Yeh that worked out really well for the last two platforms who tried it…
Microsoft produced apps that no one used because they were horrible on all devices. Apple conceded defeat and we have different interfaces on each device class.
The recent "scaling down" of Linux Gtk+ apps also encompasses "diferent interfaces". Look at some of the convergence examples, and you'll see all sorts of widgets merge, move around and disappear behind "alternate" views as window sizes shrink, then come back as the windows enlarge again. It's a fully responsive interface that merges both styles of interaction seamlessly.
A certain $2tn+ company can't manage to pull that off and actually has different interfaces for each platform. We're making some big assumption that responsive interfaces actually work and don't push poor compromises on all users at the end of the day.
This is another UX death march like flat interfaces without cues and mystery meat.
Apple conceded defeat and we have different interfaces on each device class.
Apple hasn't conceded defeat. Every release of MacOS becomes more and more like iOS. Apple keeps releasing tools, such as Catalyst, to make it easier for iOS developers to get their apps to run on MacOS. Apple is very much pursuing convergence between iOS and MacOS, to the latter's detriment.

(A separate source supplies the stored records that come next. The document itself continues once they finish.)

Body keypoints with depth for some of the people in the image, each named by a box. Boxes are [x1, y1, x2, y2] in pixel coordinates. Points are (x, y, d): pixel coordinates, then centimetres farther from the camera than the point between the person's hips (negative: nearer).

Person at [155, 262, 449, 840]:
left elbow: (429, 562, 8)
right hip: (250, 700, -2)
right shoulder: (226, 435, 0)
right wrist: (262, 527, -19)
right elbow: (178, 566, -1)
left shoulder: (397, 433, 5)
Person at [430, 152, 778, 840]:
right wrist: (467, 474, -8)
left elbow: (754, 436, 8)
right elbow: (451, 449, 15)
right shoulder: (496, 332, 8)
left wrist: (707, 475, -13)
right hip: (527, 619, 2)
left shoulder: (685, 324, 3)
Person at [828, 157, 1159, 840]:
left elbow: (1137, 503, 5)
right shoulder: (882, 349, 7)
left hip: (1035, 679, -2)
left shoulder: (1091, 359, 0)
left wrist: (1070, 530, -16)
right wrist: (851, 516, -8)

That's exactly the problem! There's this idea that, if we automate the 80%, developers will do the last 20%, and we'll end up in a land of milk and honey, where mobile apps scale up their information density and rearrange their UIs to suit the high precision pointing devices and large screens that come with desktops and laptops.

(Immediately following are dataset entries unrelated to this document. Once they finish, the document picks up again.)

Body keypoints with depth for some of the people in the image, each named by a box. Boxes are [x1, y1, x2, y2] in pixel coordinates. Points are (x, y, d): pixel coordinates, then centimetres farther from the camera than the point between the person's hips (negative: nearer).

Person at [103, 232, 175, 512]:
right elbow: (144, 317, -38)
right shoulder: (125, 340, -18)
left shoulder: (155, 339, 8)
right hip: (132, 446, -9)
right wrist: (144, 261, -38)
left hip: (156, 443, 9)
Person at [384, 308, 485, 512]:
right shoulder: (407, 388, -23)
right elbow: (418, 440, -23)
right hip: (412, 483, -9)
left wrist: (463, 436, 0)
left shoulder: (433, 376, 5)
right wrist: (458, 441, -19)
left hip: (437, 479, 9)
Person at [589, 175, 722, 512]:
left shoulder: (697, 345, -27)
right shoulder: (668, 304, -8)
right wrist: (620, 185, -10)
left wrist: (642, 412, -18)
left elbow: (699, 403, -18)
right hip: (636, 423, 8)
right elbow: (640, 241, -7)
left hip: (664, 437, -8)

In practice that never happens. Developers make their mobile app, use the automated tool to make it into 80% of a desktop app, hit the publish button and proudly advertise, "Hey, look, we have a desktop app now!"

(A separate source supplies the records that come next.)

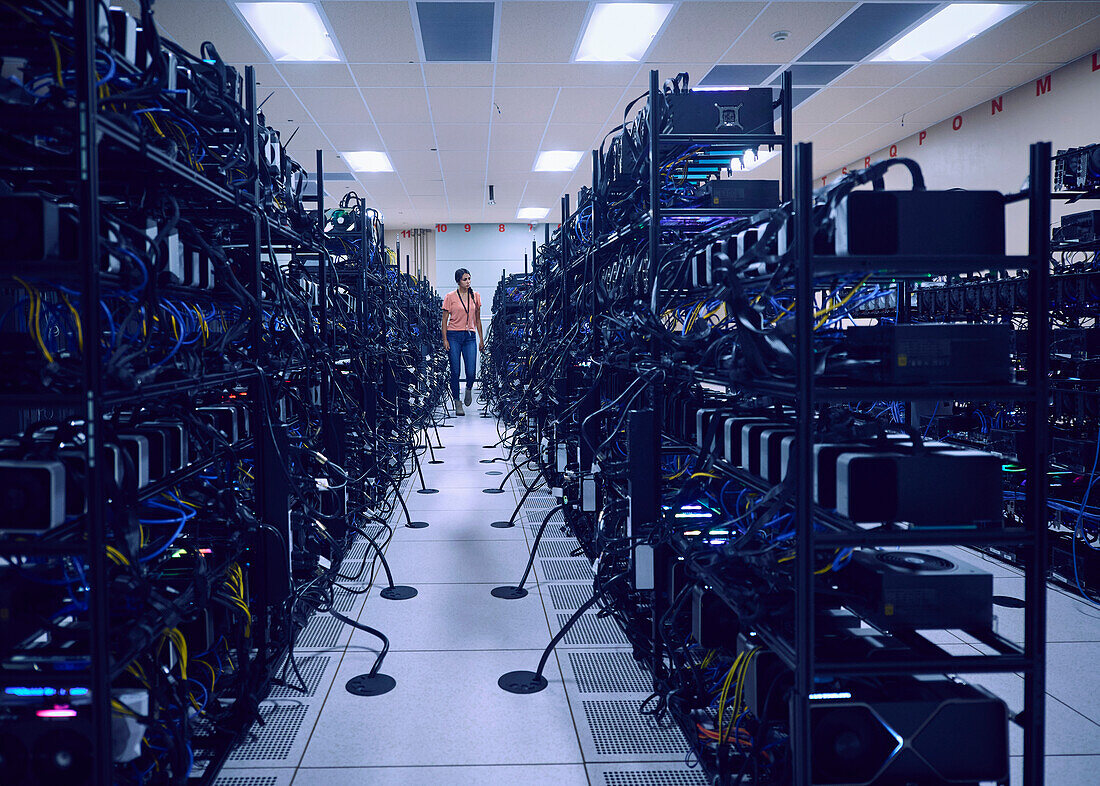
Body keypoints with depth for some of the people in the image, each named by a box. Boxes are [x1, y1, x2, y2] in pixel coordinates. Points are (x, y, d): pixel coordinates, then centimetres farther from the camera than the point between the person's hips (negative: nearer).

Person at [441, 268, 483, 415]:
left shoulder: (475, 296, 8)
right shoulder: (450, 297, -1)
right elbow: (445, 319, 1)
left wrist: (481, 339, 12)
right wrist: (445, 340, -6)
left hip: (470, 337, 2)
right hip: (454, 336, -2)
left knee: (471, 372, -7)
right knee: (455, 372, -1)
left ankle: (469, 389, 28)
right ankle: (457, 403, 13)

Maybe it's fine for Apple and Google to ruin their desktop UIs like that. Maybe they don't care, or, more likely, they think that catering to the vast majority of users who are on mobile is an acceptable tradeoff for alienating the few of us who still prefer desktops as their primary computing device.
Linux doesn't have to tread the same path but there's no one behind it all waving a big stick when they go off track. Which is why we end up in a fragmented half baked mess every damn time and why I'm sitting here on a mac after 20 years of being promised linux on the desktop
I just run them with unit scaling. The digitizer is accurate enough, especially if you live an OSK window open and stick to keyboard shortcuts. I prefer the extra screen realestate.